When software is forced to adapt its format to a dominant product that is not based on open standards, the dominant vendor can use this power position to influence the market. Often the dominant product becomes a de facto, pseudo-standard that has never been vetted or approved but is merely adopted by the market out of necessity. Any flaws in the dominant product are then echoed out to the whole industry. For instance, the 40-year-old “leap year bug,” which was inherited from VisiCalc and Lotus 1-2-3 and passed to Excel, causes the market-leading spreadsheet to incorrectly represent the year 1900 as a leap year, which can cause errors for applications that count days or measure time ranges. Developers of other office suites had to replicate the bug for compatibility. According to the vendor, the faulty state has to be maintained, even across new releases of the product, because fixing it would cause too many problems. So, users are encouraged to keep the faulty spreadsheets, because the vendor protects its commercial interests in spite of the needs of users who have paid for a software license.

 

OpenDocument evolved from the XML specification for the OpenOffice.org office suite, a forerunner to LibreOffice. The OpenOffice developers wanted a free and open office format that could compete with Microsoft’s file formats. Since then, OpenDocument has become popular throughout the world as a free alternative for storing and transmitting document data.

Legal issues, and competition from other tools, eventually caused Microsoft to bring more openness to their once-hidden formats. The Microsoft Office Open XML format (OOXML or MOX) is open enough to see and write programs with, but Microsoft continues to maintain some control over the standard.

OpenDocument, on the other hand, is independent of LibreOffice or any other software project. The open standard process means that OpenDocument is now supported by dozens of other office tools in addition to LibreOffice.

What Is It?

A document format describes the structure for data saved in a document file. The data inside a modern office doc consists of much more than letters and numbers. The document must store information on fonts, character tags, paragraph tags, and pagination, as well as headers and footers, footnotes, tables of contents, and revision tracking. The format also records information on document encryption, digital signatures, and macros. In addition, the format must be resilient, because each file will be read and edited multiple times by different applications, including applications that were not involved in creating it. At the end of the process, the file must preserve its integrity and characteristics, and – most importantly – guarantee that contents are preserved independently from the application.

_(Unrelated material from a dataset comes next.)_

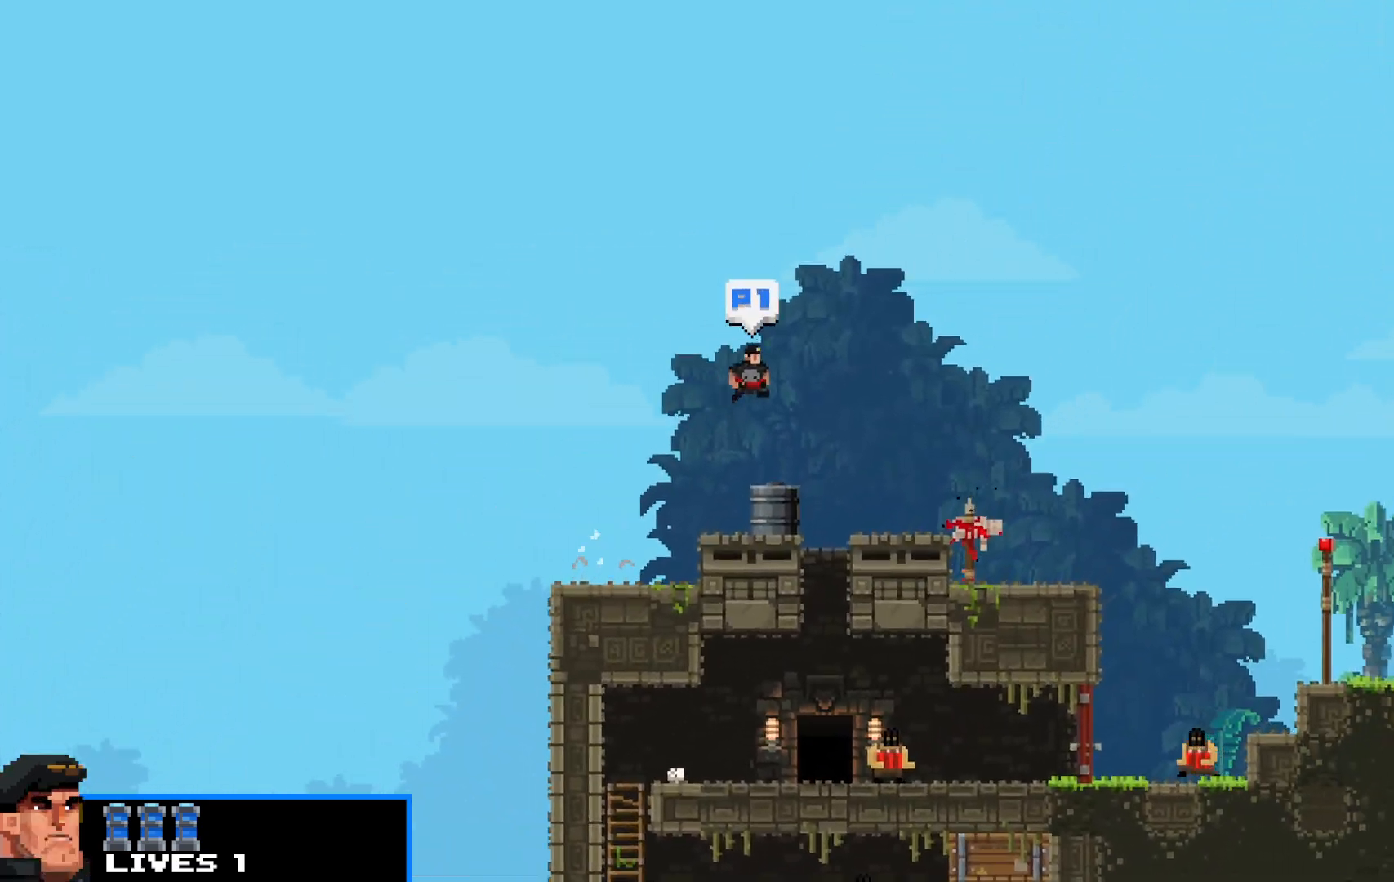
{"keys": ["right", "shift"], "events": [[150, "up", "up"]]}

OpenDocument is not a single format but a collection of formats for the various file types needed in an office productivity suite. See Table 1 for a list of OpenDocument file types and file extensions.

Table 1: OpenDocument File Types and Extensions
File Type Extension
 Text  .odt
 Spreadsheet  .odt
 Presentation  .odp
 Drawing  .odg
 Chart  .odc
 Formula  .odf
 Image  .odi
 Database  .odb

 

A Short History of OpenDocument

The first meeting to discuss the OpenDocument standard was held on December 16, 2002. OpenDocument 1.0 specifications were published on May 1, 2005 and then submitted to ISO/​IEC Joint Technical Committee 1 (JTC1) on November 16, 2005 under a Publicly Available Specification (PAS). After a six-month review period, on May 3, 2006, OpenDocument unanimously passed its six-month Draft International Standard (DIS) ballot in JTC1 (ISO/​IEC JTC1/​SC34), with broad participation, and was “approved for release as an ISO and IEC International Standard” under the name ISO/​IEC 26300:2006. OpenDocument 1.2, approved as ISO/​IEC 26300:2015 on June 17, 2015, adds accessibility features, RDF-based metadata, a spreadsheet formula description based on OpenFormula, support for digital signatures, and some features suggested by the public. OpenDocument 1.3 was approved as an OASIS committee specification on January 21, 2020, and as a full OASIS standard in June 2021. Future versions of LibreOffice will add support for its new features, such as digital signatures and OpenPGP-based encryption, plus improvements in areas such as change tracking.

Inside OpenDocument

An OpenDocument file is typically stored and distributed in a ZIP container, which includes several XML files and the associated binary content, such as images or other media. Each OpenDocument file contains four key embedded XML files: manifest.xml, the table of contents for the ZIP container; meta.xml, with document-level metadata; styles.xml, with style definitions for the document; and content.xml, with all the document’s structured content. OpenDocument provides a flexible container that can embed almost any existing digital object and allow it to be used in an office document.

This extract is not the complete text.